Dr Frery received the Engineer's Degree in Electronics and Electricity from the Facultad de Ingeniería, Universidad de Mendoza, Argentina in 1985. His MSc degree is in Applied Mathematics (Statistics) from the Instituto de Matemática Pura e Aplicada (IMPA), Rio de Janeiro, RJ, Brazil, obtained in 1990. His PhD degree is in Applied Computing from the Instituto Nacional de Pesquisas Espaciais (INPE), São José dos Campos, SP, Brazil, obtained in 1993. During both his MSc and PhD he worked with statistical models for image simulation, processing, and analysis: Markov random fields and models for synthetic aperture radar (SAR) images. His current research interests, besides image processing and analysis, include computational statistics and modelling of complex systems.
Dr Millaray Curilem, Universidad de La Frontera, Chile
Seismic Pattern Recognition in volcanoes
The talk presents the main results of a joint project developed by the Volcanological Observatory of Southern Andes (OVDAS) and the University of La Frontera, in partnership with the University of Chile and the University of Santiago, Chile. The project aims to support the monitoring of volcanic seismicity of Llaima volcano, one of the most active volcanoes in South America. In this way, the project aims to create a uniform approach that automates the identification of seismic events and organizes the seismic signals, by developing a platform for computer aided management. The main advances in volcano monitoring network in our country are presented, as well as the main challenges and difficulties of seismic monitoring.
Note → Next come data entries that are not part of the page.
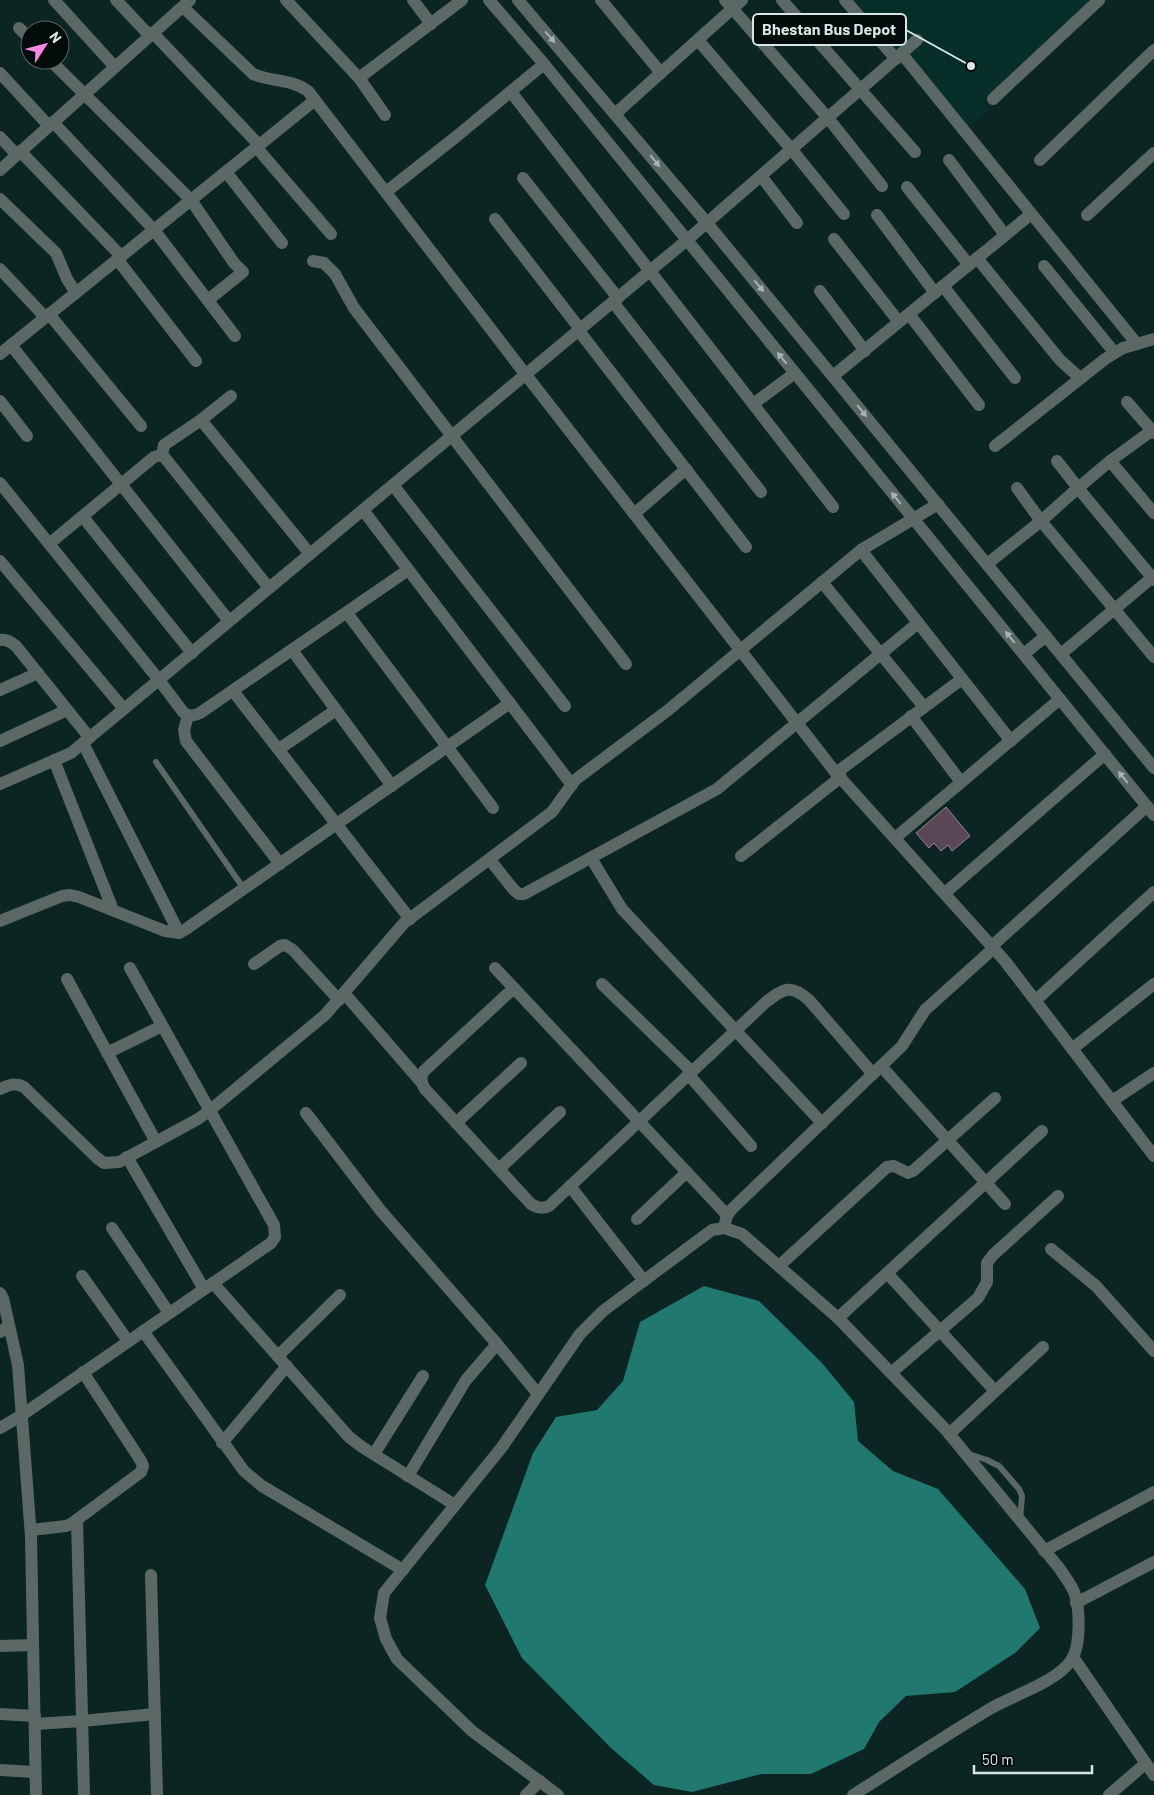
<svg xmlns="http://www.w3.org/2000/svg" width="1154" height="1795" viewBox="0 0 1154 1795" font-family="Barlow,sans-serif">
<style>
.built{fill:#082e2a}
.water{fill:#21786f}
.building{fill:#594755;stroke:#968392}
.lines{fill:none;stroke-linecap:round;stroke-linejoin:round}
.service{stroke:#5c6866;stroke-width:6}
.minor{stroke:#5c6866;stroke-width:12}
.tertiary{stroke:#5c6866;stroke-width:12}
.oneway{fill:#a6b4b2}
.leader{fill:none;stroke:#d8e7e5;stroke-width:2}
.callout-dot{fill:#d8e7e5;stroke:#030c0b;stroke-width:2}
.callout{fill:#030c0b;stroke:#d8e7e5;stroke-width:2}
.callout-label{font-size:16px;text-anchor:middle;font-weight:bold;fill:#d8e7e5}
</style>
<rect width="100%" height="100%" fill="#0b2522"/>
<polygon class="built" points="846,0 1108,0 965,132"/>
<polygon class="water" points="704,1286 759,1301 822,1363 854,1402 858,1441 893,1471 938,1489 1025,1589 1040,1628 1015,1653 955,1692 906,1696 879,1722 864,1749 811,1774 761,1774 692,1792 654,1785 611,1748 522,1658 485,1585 533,1453 556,1417 597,1410 623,1381 640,1322"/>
<polygon class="building" points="946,807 970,836 952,851 948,845 941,851 934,843 929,848 916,833"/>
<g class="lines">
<g class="service">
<polyline points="156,762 244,889"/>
<polyline points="969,1454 987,1460 999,1466 1019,1489 1022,1496 1020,1520"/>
</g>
<g class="minor">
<polyline points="54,0 115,67"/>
<polyline points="116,0 150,36"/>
<polyline points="286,0 359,78 385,115"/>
<polyline points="413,0 431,24"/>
<polyline points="489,0 544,64 1154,815"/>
<polyline points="518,0 707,223 1154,768"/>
<polyline points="601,0 661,73"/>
<polyline points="725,0 828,118 882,186"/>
<polyline points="782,0 915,152"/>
<polyline points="845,0 896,59"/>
<path d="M183,7l70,67c18,8 39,5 55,17l218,284 310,398 169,188 149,195"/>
<polyline points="19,28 30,39"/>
<polyline points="153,33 259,145"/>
<polyline points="698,40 792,150 844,214"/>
<polyline points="902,54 1137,344"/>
<polyline points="50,60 191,200 234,263 243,272 208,300"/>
<polyline points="0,73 49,126"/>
<polyline points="359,78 462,0"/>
<polyline points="511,92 833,507"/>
<polyline points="993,99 1099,0"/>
<polyline points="615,114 742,0"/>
<polyline points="53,122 154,230 235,336"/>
<polyline points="0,137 17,155"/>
<polyline points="256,147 331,234"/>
<polyline points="20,151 121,256"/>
<polyline points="949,160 1005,235"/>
<polyline points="1040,160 1154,50"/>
<polyline points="0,170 190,0"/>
<polyline points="226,172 282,243"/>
<polyline points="761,176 797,223"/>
<polyline points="523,178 618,298"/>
<polyline points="907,187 969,265"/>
<polyline points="386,192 457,136 544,64"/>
<polyline points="0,199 56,253 67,279 76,293"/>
<polyline points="877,215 935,293"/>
<polyline points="1087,215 1154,153"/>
<polyline points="495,219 580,329"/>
<polyline points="834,239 899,322"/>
<polyline points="977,258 1060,360 1080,378"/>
<polyline points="117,259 196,361"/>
<polyline points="313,261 324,263 335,274 354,308 626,664"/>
<polyline points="1044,266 1114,352"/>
<polyline points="0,269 45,317"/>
<polyline points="943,286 1015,378"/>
<polyline points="820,291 865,351"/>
<polyline points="613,302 761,492"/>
<polyline points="49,314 141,426"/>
<polyline points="909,314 979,405"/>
<polyline points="579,331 746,547"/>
<polyline points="11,345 229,621"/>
<polyline points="0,354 315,100"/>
<polyline points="833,376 1031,214"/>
<polyline points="0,401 27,436"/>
<polyline points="1127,402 1154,433"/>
<polyline points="753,404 795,373"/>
<polyline points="201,420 310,554"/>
<polyline points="1154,429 1110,461 1154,513"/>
<polyline points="995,446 1105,359 1123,348 1154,339"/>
<polyline points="162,455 164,445 201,420 231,396"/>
<polyline points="1057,461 1078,488 1110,461"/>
<path d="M0,483l159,197 24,32c6,5 10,4 17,1l208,-143"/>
<polyline points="393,485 565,706"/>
<polyline points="1017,488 1041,521 1154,657"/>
<polyline points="363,510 572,785"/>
<polyline points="634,514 686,469"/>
<polyline points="83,517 192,653"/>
<polyline points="49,544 154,457 162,455 165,458 269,588"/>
<polyline points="861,550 1011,741"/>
<polyline points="0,561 124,709"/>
<polyline points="987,564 1041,521 1078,488 1154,580"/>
<polyline points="822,582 924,707"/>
<polyline points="347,613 493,808"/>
<path d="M0,640c6,-1 11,2 16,6l73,91"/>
<polyline points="292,650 392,786"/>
<polyline points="1024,654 1046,636"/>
<polyline points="1061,654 1154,576"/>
<polyline points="0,690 38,673"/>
<polyline points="233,691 410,919"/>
<polyline points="188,716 184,730 186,741 280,864"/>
<polyline points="911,716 961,782"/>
<polyline points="0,741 67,710"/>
<polyline points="83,743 179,933"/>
<polyline points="279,749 336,710"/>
<polyline points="54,760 113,910"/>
<polyline points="836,773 962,679"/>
<polyline points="0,784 71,753 687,240 917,40"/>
<polyline points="895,838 1060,699"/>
<polyline points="741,856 841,777"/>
<polyline points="591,858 622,909 822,1123"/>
<polyline points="490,860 514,890 519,894 524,894 717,789 918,623"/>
<polyline points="945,893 1105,754"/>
<polyline points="0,921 62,896 70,895 79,897 165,931 179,933 186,929 510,703"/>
<polyline points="992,946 1147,806"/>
<polyline points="254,964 280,946 285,945 293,950 339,1000"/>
<polyline points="495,968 727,1215"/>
<polyline points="67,979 156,1142"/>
<polyline points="602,984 691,1071"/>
<path d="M514,988l-90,83c-4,7 -3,11 1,18l106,115c7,4 11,5 18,2l217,-204c18,-14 25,-18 43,-2l64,74"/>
<polyline points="344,993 422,1083"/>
<polyline points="1036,1000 1154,892"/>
<polyline points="1072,1049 1154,984"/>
<polyline points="107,1053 162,1026"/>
<polyline points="881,1066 1005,1204"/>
<polyline points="688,1074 751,1146"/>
<path d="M0,1089c9,-4 15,-7 24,-2l73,71 7,5 15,-1 79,-43 11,-8 116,-96 79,-92 148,-111 23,-32 92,-69 194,-161 77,-46"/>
<polyline points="1112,1101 1154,1073"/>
<polyline points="306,1113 381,1211 497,1344 538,1394"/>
<polyline points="456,1123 521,1063"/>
<polyline points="127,1157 204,1289"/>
<polyline points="499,1169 560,1112"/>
<polyline points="570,1186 644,1281"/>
<polyline points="637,1219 687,1172"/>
<polyline points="112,1228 169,1313"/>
<polyline points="724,1228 727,1215 733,1208 902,1046 925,1010 994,948"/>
<polyline points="1051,1249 1096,1286 1154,1351"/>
<polyline points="779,1266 887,1167 894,1166 908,1173 913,1171 995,1098"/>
<polyline points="887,1273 995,1391"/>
<polyline points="82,1276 128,1341"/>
<polyline points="213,1283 349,1437 362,1447 455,1505"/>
<polyline points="838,1318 1042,1131"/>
<polyline points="143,1331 244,1471 262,1486 403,1570"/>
<polyline points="0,1332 9,1326"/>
<polyline points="278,1356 340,1295"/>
<polyline points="891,1373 978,1298 987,1282 987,1263 993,1255 1058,1196"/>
<polyline points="0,1428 22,1415 271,1243 275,1237 274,1225 130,968"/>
<polyline points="949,1434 1043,1347"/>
<polyline points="222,1443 287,1366"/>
<polyline points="374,1454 423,1376"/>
<polyline points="408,1476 466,1380 497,1344"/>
<polyline points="77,1520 84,1795"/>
<polyline points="31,1530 66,1526 71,1524 141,1472 143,1466 141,1461 83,1372"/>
<polyline points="1044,1551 1154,1492"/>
<polyline points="151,1575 157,1795"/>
<polyline points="1076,1603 1154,1562"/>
<polyline points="0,1646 33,1645"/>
<polyline points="1073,1657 1154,1775"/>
<polyline points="0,1714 35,1716"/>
<polyline points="35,1724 82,1721 155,1714"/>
<polyline points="0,1770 35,1772"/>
<polyline points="526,1795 540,1781"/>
<path d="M558,1795l-86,-64 -75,-72 -11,-20 -6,-21 4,-25 118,-146 78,-113 23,-23 109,-81 12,-2 18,6 96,84 108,112 114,139c4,7 11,15 14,23 6,15 7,52 -2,67 -15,24 -60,36 -84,51 -45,27 -90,57 -135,85"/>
<polyline points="1109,1795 1145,1764"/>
</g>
<polyline class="tertiary" points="0,1293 3,1298 18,1365 31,1537 36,1795"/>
</g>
<defs><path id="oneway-solid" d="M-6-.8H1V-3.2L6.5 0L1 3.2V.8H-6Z" transform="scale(1.25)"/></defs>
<g class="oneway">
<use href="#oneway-solid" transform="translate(550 37) rotate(49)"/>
<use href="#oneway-solid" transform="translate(655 161) rotate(50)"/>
<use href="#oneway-solid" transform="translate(759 286) rotate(51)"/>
<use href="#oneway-solid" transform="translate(782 358) rotate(-129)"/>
<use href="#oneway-solid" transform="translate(862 411) rotate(51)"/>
<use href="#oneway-solid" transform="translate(896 498) rotate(-129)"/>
<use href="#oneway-solid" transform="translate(1010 637) rotate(-129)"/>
<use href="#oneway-solid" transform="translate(1123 777) rotate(-129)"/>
</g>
<path class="leader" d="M971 66L906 30"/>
<circle class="callout-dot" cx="971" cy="66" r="5"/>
<rect class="callout" x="753" y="14" width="153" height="31" rx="5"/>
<g class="callout-label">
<text x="829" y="35">Bhestan Bus Depot</text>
</g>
<g transform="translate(45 45) rotate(54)"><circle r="24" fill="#030c0b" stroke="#586462"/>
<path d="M0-4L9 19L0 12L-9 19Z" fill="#fb87e5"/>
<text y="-8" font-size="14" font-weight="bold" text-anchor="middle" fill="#d8e7e5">N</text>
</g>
<path d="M974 1765v8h118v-8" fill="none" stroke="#d8e7e5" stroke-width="2.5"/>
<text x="982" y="1765" font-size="15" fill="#d8e7e5" stroke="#030c0b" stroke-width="4" paint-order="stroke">50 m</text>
</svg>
The methodology followed in the development of the project involves several stages, however, one of the most important is the automatic seism identification step. Some volcanic seisms are representative of internal processes of the volcano, this is why their identification is highly relevant. Techniques of signal processing and computational intelligence are used to accomplish these tasks. The results are encouraging, but several challenges remain to be solved in this interesting application of pattern recognition techniques.
Millaray Curilem received the B.E. degree in electrical engineering from the Instituto Superior Politécnico, José Antonio Echeverría, Cuba, in 1991, and the Dr. degree in Electrical Engineering from the Universidade Federal de Santa Catarina, Brazil, in 2002. In 1994, she joined the Department of Electrical Engineering, of the Universidad de La Frontera, at Temuco, Chile, as a Lecturer, and in 2009 she became Associate Professor of this University. She performed a post-doctoral research in the Department of Informatics at the Universidad de Santiago de Chile (2007). Her current research interests include Computational Intelligence applied to pattern recognition of seismic signals from volcanoes, biomedical engineering and education. Dr. Curilem is a Fellow Member of the Computational Intelligence Society of the IEEE. She participated in the Organizing Committee of the Iberoamerican Congress on Pattern Recognition (CIARP 2011) and the Chilean Workshop on Pattern Recognition (CWPR 2010-2011). Dr. Curilem has many ISI, Scopus and SciELO publications and she participates in several national and institutional research projects as main or co-researcher.